Well stated. Pies not free even for the VC's. The double/triple dip is well known for the big guys, however for the smaller funds it's not there. Sarbanes killed the IPO which means that it's either M&A or profitability or Zombie status. That means a longer cycle - so VC's are in effect working for a paycheck (like the entrepreneurs) which is great because now everyone is in alignment.

Cheers,

Peter

Brad Feld

Thanks for the call out - your statement "I believe if everybody can be kept on the same page, value will continue to be generated, with minimal friction. When one player in the ecosystem is out of step, however, you have an implosion." is right on the money.

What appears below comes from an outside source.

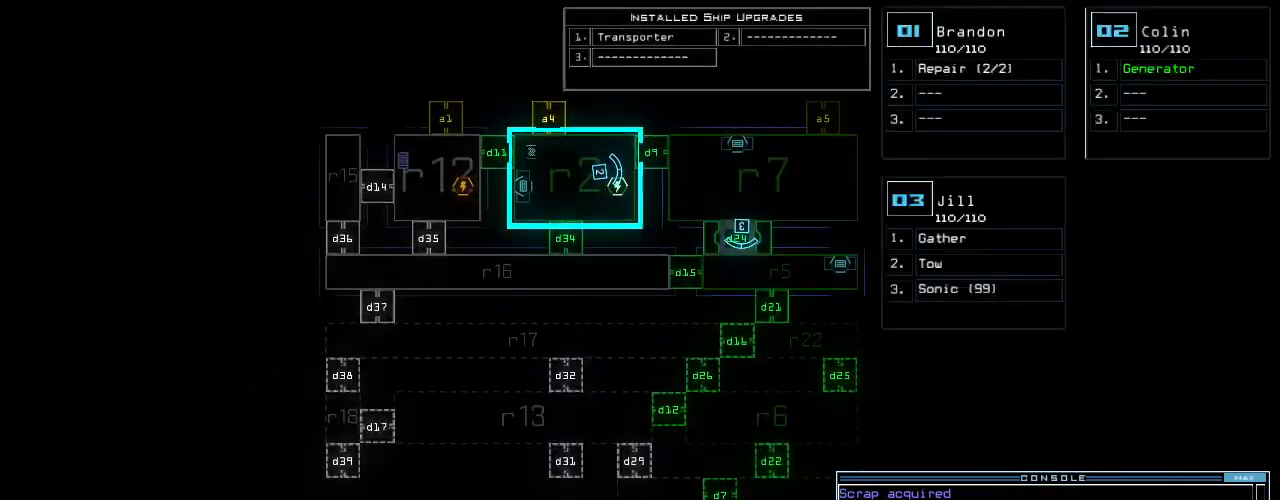
{"keys": ["up"]}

There are many subtle aspects in fund dynamics that are sometimes hard to explain, but if the VC really understands them, believes them, and has an investor (LP) base that supports the construct, it works out nicely. For example, our goal is to always investment 100% of the fund. This means that we have to "recycle" our management fee - earn it from returns from our companies and then reinvest it. As a result, our LPs get 100% of their money invested, vs. 100% - the cumulative management fee. While the management fee pays the bills in the short term, this creates much better long term alignment since we are really playing for the profits on our investments.

This just reinforces your view of the importance of alignment throughout the chain of the investment (from LP to VC to entrepreneur).